### PROBLEM TO SOLVE
Please decide whether each statement below agrees with the excerpt on Baillie and Rembrandt, answering yes or no and quoting the deciding words from the excerpt. (a) The price of the two volumes changed before 1807. (b) Baillie reworked plates by artists other than Rembrandt. (c) John Barnard owned 449 etchings by Rembrandt.

### EXCERPT TO READ
The price of the two volumes, including 113 prints 'bound with Russia backs', was 30 pounds, 11 shillings and 6 pence and the price remained unchanged until 1807. (62) This was again very expensive compared to other collected works on offer in the catalogue such as The Original works of Hogarth at 21 pounds and a collection of 150 Bartolozzi prints at the same price. Baillie's response to Rembrandt's etchings was unique in his oeuvre as he did not rework any other artist's plates or copy their prints. (63) As a reproductive printmaker he mainly made prints after old master drawings and paintings. But Baillie's connection with Rembrandt did not stop here. Since he was considered a Rembrandt connoisseur he helped form the 3rd Earl of Bute's print collection with particular emphasis on the master's oeuvre. (64) He was also a friend and possibly advisor of the renowned Rembrandt collector, John Barnard, who owned 449 unusually fine etchings by the master, some of which had belonged to the Six family as well as ten drawings and two pictures also attributed to him. (65)

### INFORMATION SUPPLIED
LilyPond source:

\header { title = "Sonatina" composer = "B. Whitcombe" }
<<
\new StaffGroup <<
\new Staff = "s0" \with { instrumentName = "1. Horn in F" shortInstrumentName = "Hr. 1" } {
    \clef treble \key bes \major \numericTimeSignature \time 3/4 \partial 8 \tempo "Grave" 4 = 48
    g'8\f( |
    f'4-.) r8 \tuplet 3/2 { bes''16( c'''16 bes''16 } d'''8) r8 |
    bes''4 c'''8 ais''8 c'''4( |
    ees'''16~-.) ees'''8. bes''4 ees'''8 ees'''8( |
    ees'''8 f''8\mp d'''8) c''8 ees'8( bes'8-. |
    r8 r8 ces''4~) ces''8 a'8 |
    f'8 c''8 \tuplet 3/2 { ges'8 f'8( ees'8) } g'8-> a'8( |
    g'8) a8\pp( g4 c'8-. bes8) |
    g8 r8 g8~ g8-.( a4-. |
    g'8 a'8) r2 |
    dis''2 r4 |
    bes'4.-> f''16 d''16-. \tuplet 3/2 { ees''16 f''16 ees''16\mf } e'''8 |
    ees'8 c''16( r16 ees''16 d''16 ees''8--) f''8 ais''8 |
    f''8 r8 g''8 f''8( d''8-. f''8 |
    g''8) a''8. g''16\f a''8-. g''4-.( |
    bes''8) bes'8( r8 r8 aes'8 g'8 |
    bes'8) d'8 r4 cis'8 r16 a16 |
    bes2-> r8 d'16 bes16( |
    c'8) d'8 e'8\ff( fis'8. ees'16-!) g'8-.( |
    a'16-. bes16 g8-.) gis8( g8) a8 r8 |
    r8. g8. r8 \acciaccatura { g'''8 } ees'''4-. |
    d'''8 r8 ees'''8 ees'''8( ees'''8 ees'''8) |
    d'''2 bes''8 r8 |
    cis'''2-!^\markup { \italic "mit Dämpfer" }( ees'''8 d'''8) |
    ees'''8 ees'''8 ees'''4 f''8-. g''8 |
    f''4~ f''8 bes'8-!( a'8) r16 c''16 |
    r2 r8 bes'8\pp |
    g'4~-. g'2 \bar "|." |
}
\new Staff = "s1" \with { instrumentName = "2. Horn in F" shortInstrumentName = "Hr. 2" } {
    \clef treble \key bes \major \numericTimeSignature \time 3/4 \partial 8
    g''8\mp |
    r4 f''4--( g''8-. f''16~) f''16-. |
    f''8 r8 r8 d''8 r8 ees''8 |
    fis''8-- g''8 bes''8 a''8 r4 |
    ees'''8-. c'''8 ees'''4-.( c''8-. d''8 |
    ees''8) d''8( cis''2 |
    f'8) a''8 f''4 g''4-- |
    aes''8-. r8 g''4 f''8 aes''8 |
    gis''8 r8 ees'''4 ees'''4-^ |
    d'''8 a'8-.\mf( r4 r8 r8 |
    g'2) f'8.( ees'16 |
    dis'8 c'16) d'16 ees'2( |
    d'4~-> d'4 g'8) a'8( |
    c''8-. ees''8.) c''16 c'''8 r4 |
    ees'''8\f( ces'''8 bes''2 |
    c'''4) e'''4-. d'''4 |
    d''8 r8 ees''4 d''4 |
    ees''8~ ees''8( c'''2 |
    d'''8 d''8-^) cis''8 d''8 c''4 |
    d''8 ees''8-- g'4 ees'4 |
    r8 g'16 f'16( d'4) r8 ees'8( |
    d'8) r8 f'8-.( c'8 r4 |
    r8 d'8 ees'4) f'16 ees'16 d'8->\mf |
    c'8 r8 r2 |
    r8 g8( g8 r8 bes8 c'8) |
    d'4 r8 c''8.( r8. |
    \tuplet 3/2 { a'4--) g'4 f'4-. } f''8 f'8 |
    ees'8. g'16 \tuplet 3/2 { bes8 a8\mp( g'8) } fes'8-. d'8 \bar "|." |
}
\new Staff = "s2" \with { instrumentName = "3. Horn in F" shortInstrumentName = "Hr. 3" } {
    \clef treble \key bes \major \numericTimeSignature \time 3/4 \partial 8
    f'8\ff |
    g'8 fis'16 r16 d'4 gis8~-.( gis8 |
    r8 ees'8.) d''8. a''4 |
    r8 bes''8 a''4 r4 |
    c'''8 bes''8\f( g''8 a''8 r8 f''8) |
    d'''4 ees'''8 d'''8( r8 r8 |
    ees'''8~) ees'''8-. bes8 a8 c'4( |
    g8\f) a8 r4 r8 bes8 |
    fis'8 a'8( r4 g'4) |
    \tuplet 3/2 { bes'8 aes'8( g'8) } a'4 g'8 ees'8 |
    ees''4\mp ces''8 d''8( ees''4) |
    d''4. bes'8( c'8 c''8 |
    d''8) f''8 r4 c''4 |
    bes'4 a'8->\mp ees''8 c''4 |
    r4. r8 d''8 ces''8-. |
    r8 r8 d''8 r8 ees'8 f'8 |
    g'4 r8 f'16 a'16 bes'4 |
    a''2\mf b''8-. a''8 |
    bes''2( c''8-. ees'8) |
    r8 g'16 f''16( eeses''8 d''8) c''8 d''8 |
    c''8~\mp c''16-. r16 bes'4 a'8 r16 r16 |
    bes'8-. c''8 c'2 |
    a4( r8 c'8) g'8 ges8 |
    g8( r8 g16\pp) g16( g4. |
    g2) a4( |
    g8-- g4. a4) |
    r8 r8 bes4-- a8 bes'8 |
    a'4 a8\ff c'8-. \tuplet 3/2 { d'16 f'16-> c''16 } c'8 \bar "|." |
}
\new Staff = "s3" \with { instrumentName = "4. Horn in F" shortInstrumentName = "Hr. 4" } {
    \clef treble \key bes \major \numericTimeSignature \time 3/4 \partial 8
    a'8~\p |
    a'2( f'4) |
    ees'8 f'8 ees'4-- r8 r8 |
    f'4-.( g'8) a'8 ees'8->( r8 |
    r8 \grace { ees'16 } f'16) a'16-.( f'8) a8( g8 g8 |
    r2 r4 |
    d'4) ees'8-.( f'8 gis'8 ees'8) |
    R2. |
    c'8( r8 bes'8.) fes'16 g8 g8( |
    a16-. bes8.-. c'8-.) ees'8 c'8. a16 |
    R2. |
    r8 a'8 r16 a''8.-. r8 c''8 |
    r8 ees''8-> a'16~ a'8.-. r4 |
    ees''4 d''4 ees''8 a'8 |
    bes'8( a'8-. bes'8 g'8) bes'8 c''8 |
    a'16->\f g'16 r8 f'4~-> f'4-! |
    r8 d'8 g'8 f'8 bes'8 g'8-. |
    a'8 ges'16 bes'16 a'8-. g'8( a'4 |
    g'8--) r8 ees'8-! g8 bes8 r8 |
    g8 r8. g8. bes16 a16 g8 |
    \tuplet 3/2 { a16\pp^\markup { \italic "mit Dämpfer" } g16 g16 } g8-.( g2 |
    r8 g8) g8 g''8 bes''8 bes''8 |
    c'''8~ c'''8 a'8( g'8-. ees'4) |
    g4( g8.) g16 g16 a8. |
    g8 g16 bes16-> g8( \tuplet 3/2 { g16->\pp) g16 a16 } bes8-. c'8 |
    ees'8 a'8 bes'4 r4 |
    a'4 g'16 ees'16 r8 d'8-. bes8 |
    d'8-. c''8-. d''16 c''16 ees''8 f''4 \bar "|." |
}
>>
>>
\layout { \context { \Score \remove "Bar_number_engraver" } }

### FINISHED ANSWER
(a) No: "the price remained unchanged until 1807"
(b) No: "he did not rework any other artist's plates or copy their prints"
(c) Yes: "who owned 449 unusually fine etchings by the master"